- **Texto base**
>>

A prova testemunhal nos sugere muitas perguntas. No campo estritamente legal, podemos indagar, por exemplo, qual é o rito adequado, quem tem capacidade para depor e quais as conseqüências do falso testemunho.

No campo das ideias, podemos pesquisar a diferença entre a verdade real e a formal, ou até mesmo discutir a existência de verdades.

Mas esse texto não se aprofunda em análises jurídicas, e muito menos se atreve a devaneios filosóficos. Apenas aqui e ali toca de leve nessas questões. O objetivo é outro; o enfoque é diferente.

O artigo começa por uma breve incursão na história da prova, recolhendo no trajeto os seus aspectos mais interessantes; em seguida aborda a face oculta do processo, para enfim se deter, mais longamente, na psicologia do testemunho.

Embora importantes, as questões aqui tratadas não costumam merecer grande atenção nas Escolas de Direito. Mas isso não significa que essa abordagem seja muito original: na verdade, é apenas a soma de umas tantas leituras, outras tantas reflexões e algumas pitadas de experiência.

Apesar do que possa sugerir o título, o traço que liga esses aspectos curiosos não é tanto o pitoresco, mas o humano. E humano não em oposição a desumano, cruel, e sim no sentido de falho, instável, contingente.

<<

- **Registros exibidos**
>>

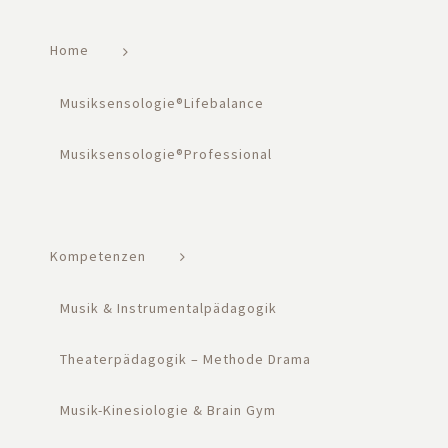
Home
Musiksensologie®Lifebalance
Musiksensologie®Professional
Kompetenzen
Musik & Instrumentalpädagogik
Theaterpädagogik – Methode Drama
Musik-Kinesiologie & Brain Gym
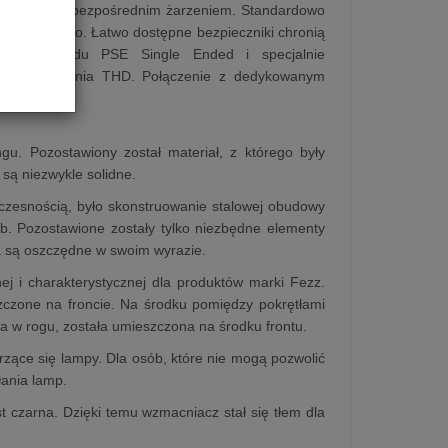
pach 300B z bezpośrednim żarzeniem. Standardowo
etlane logo. Łatwo dostępne bezpieczniki chronią
egłego układu PSE Single Ended i specjalnie
zniekształcenia THD. Połączenie z dedykowanym
nej cenie.
u. Pozostawiony został materiał, z którego były
są niezwykle solidne.
oczesnością, było skonstruowanie stalowej obudowy
b. Pozostawione zostały tylko niezbędne elementy
a są oszczędne w swoim wyrazie.
j i charakterystycznej dla produktów marki Fezz.
szczone na froncie. Na środku pomiędzy pokrętłami
a w rogu, została umieszczona na środku frontu.
arzące się lampy. Dla osób, które nie mogą pozwolić
łania lamp.
 czarna. Dzięki temu wzmacniacz stał się tłem dla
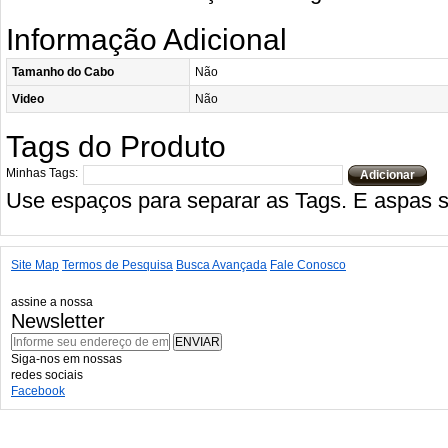
Informação Adicional
Tamanho do Cabo
Não
Video
Não
Tags do Produto
Minhas Tags:
Adicionar
Use espaços para separar as Tags. E aspas si
Site Map
Termos de Pesquisa
Busca Avançada
Fale Conosco
assine a nossa
Newsletter
ENVIAR
Siga-nos em nossas
redes sociais
Facebook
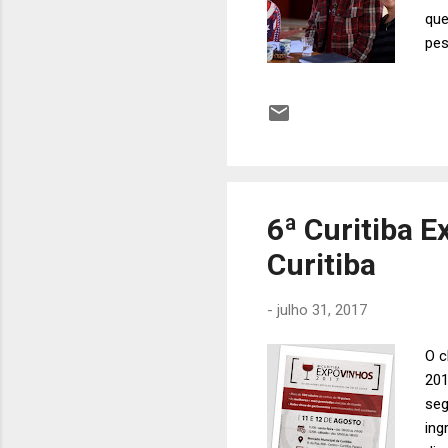
que
pes
dra
ofi
Pes
Tos
Lar
6ª Curitiba 
Curitiba
-
julho 31, 2017
O c
201
seg
ing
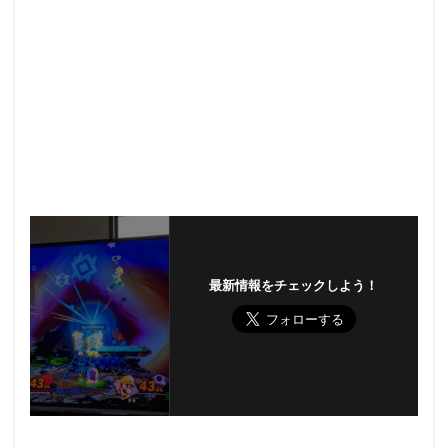
最新情報をチェックしよう！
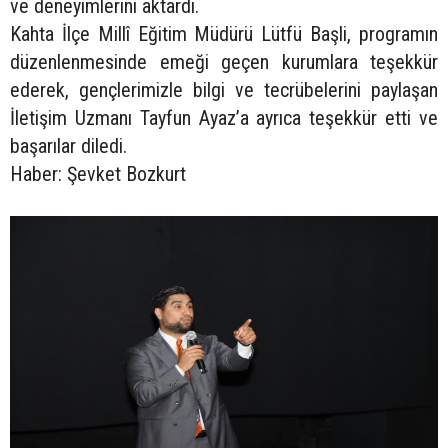
ve deneyimlerini aktardı.
Kahta İlçe Millî Eğitim Müdürü Lütfü Başli, programın
düzenlenmesinde emeği geçen kurumlara teşekkür
ederek, gençlerimizle bilgi ve tecrübelerini paylaşan
İletişim Uzmanı Tayfun Ayaz’a ayrıca teşekkür etti ve
başarılar diledi.
Haber: Şevket Bozkurt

<<

- **O que fazer**
- A) Responda a estas perguntas sobre o texto da prova testemunhal:
(i) Em que campo o texto diz que se pode pesquisar a diferença entre a verdade real e a formal?
(ii) Em qual assunto o artigo se detém mais longamente?
(iii) Segundo o texto, qual é o traço que liga esses aspectos curiosos?
- B) Transforme em uma tabela Markdown, com as colunas Número e Linha do registro, tudo nos registros desde a linha que contém "pach 300B z" até a linha que contém "b. Pozostawione zostały", incluindo ambas e deixando de fora as linhas em branco.

- **Respostas**
- A)
(i) No campo das ideias.
(ii) Na psicologia do testemunho.
(iii) O humano, no sentido de falho, instável e contingente.

- B)
| Número | Linha do registro |
|---|---|
| 1 | pach 300B z bezpośrednim żarzeniem. Standardowo |
| 2 | etlane logo. Łatwo dostępne bezpieczniki chronią |
| 3 | egłego układu PSE Single Ended i specjalnie |
| 4 | zniekształcenia THD. Połączenie z dedykowanym |
| 5 | nej cenie. |
| 6 | u. Pozostawiony został materiał, z którego były |
| 7 | są niezwykle solidne. |
| 8 | oczesnością, było skonstruowanie stalowej obudowy |
| 9 | b. Pozostawione zostały tylko niezbędne elementy |